# EXERCISE DIRECTIONS
In the records below, find the line with "left wrist: (557, 137)", then retype it and every following line exactly, stopping after the line with "left ear: (83, 69)". Leave the pictures out.

******************************

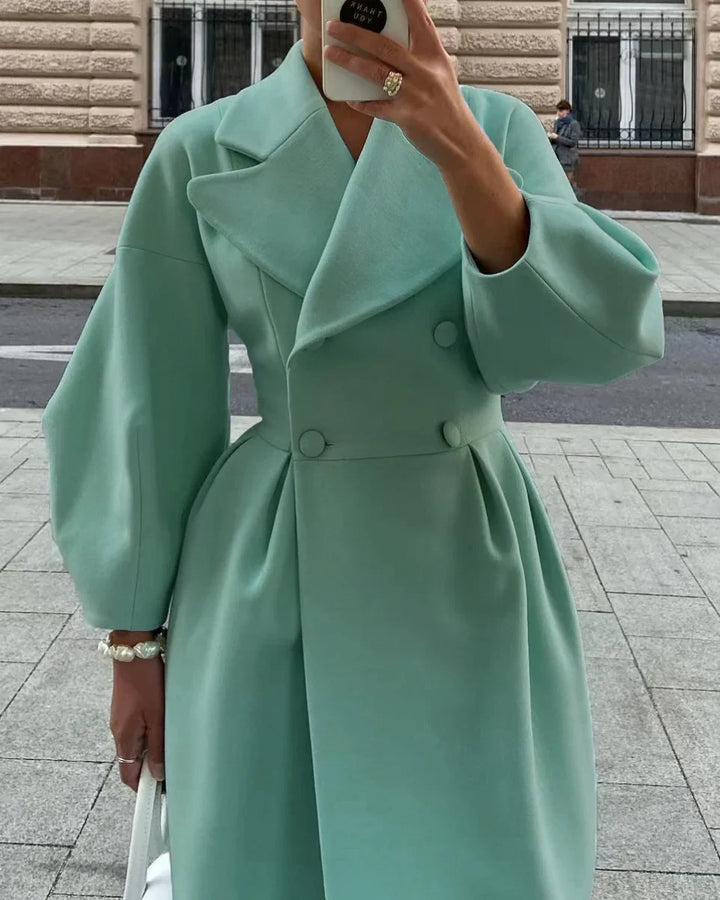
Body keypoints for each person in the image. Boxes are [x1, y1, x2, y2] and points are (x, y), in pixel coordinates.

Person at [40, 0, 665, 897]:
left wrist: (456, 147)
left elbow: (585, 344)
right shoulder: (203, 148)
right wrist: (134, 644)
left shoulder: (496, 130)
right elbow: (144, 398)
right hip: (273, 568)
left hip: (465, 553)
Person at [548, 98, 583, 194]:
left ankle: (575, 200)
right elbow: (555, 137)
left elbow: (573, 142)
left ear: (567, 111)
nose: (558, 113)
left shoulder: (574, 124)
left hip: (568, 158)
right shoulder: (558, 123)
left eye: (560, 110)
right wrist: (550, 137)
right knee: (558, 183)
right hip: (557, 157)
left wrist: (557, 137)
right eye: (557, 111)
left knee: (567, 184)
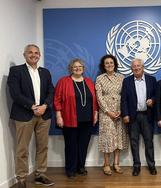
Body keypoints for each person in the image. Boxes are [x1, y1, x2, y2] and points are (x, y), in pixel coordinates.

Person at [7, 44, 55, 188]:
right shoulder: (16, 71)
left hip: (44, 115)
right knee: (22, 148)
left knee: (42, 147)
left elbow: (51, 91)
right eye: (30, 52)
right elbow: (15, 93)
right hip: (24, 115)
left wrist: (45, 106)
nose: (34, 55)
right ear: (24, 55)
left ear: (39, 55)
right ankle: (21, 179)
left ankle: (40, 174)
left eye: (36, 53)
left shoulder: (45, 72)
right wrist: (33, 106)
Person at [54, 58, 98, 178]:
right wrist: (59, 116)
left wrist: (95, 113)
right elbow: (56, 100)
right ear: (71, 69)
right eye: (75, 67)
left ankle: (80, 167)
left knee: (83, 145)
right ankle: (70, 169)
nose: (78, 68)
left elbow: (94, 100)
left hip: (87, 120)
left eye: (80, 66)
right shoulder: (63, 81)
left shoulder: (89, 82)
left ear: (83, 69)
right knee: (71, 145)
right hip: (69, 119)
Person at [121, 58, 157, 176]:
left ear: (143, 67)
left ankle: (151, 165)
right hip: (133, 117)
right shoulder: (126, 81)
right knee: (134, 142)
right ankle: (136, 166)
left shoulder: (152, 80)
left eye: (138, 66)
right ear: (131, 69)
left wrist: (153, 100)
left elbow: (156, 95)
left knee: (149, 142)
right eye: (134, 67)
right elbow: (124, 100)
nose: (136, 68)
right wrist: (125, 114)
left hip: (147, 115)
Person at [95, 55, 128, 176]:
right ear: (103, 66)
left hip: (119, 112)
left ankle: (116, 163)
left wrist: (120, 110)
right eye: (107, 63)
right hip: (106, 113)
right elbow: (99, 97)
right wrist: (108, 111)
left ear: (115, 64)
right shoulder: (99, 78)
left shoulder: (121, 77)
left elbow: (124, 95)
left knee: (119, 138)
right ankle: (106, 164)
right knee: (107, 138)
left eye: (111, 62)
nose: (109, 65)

******************************

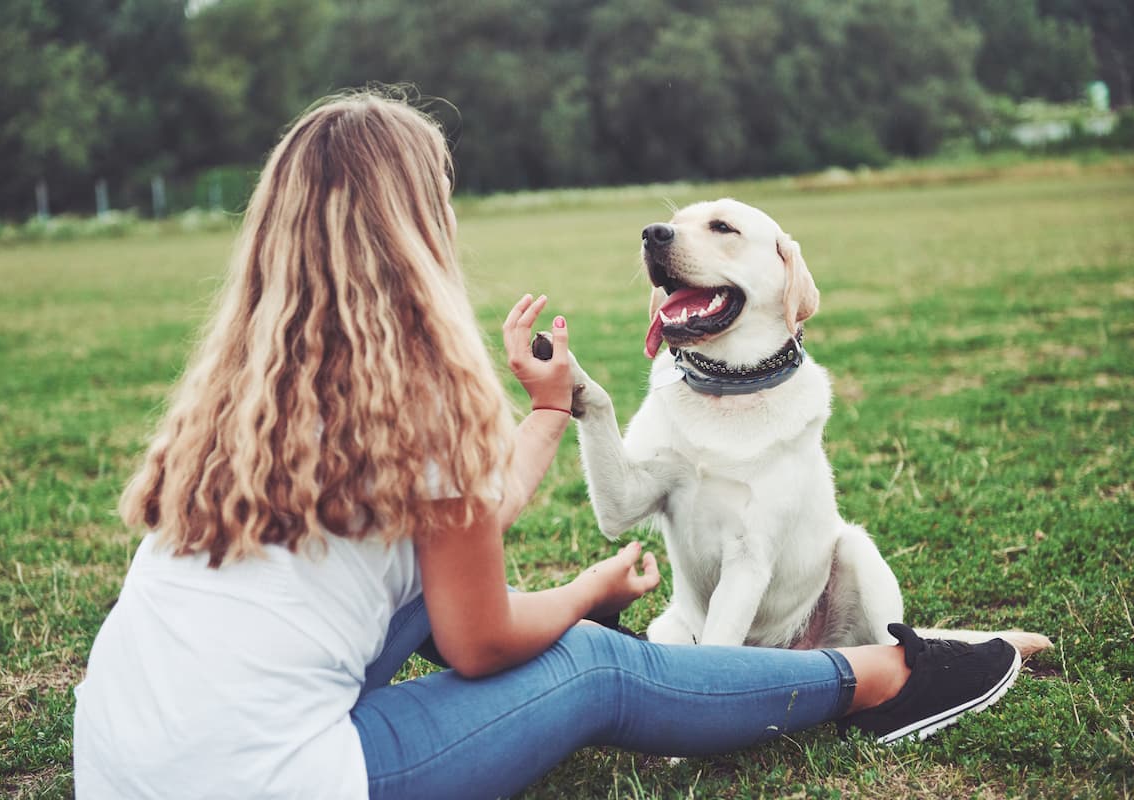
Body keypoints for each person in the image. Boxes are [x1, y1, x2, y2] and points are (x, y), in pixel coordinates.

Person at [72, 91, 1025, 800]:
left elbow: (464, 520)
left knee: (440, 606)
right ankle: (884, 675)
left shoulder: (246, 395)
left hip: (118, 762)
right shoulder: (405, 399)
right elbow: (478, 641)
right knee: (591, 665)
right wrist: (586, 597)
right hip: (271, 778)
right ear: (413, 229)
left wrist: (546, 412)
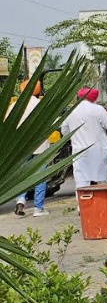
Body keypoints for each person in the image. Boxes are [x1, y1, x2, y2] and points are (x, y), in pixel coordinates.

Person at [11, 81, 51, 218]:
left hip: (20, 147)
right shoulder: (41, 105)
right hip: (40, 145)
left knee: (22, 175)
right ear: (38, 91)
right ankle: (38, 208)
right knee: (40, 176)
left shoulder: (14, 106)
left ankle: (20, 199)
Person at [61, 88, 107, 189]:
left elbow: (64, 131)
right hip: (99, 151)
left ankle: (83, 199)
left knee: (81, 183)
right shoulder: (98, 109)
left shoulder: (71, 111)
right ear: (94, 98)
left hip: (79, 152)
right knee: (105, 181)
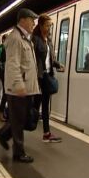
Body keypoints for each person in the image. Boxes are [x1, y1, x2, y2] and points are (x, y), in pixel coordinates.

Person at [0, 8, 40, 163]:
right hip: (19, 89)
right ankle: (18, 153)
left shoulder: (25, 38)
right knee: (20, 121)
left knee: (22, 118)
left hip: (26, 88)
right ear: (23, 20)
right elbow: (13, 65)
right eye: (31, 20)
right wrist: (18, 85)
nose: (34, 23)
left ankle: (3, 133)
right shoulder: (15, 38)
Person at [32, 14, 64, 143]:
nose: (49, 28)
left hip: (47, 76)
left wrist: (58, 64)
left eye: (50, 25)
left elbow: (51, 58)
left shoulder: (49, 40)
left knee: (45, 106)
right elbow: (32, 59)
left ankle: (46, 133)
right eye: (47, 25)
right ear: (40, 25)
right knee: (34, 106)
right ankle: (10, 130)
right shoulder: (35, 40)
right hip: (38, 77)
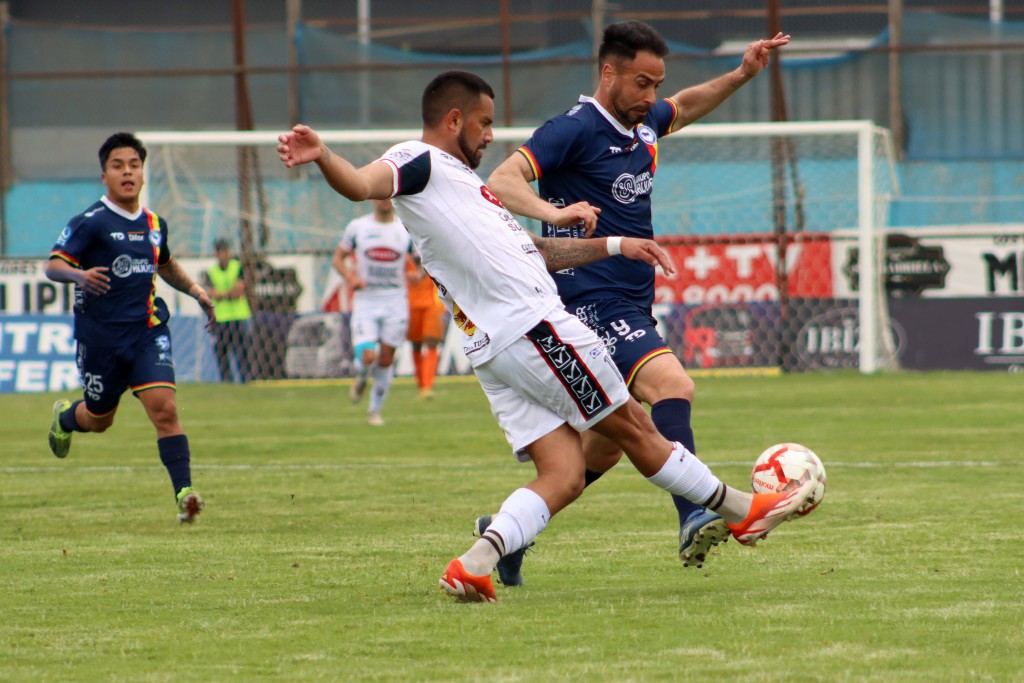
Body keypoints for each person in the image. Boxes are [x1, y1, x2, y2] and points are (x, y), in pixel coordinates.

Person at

******************************

# ANSWER TO THE PROBLEM
left wrist: (557, 137)
right eye: (557, 111)
left knee: (567, 184)
Body keypoints for each person in the image. Boxes are [x1, y1, x2, y2] and points are (x, y), in pixel coordinates.

Person at [7, 44, 55, 188]:
right shoulder: (16, 71)
left hip: (44, 115)
right knee: (22, 148)
left knee: (42, 147)
left elbow: (51, 91)
right eye: (30, 52)
right elbow: (15, 93)
right hip: (24, 115)
left wrist: (45, 106)
nose: (34, 55)
right ear: (24, 55)
left ear: (39, 55)
right ankle: (21, 179)
left ankle: (40, 174)
left eye: (36, 53)
left shoulder: (45, 72)
right wrist: (33, 106)
Person at [54, 58, 98, 178]:
right wrist: (59, 116)
left wrist: (95, 113)
right elbow: (56, 100)
right ear: (71, 69)
right eye: (75, 67)
left ankle: (80, 167)
left knee: (83, 145)
right ankle: (70, 169)
nose: (78, 68)
left elbow: (94, 100)
left hip: (87, 120)
left eye: (80, 66)
right shoulder: (63, 81)
left shoulder: (89, 82)
left ear: (83, 69)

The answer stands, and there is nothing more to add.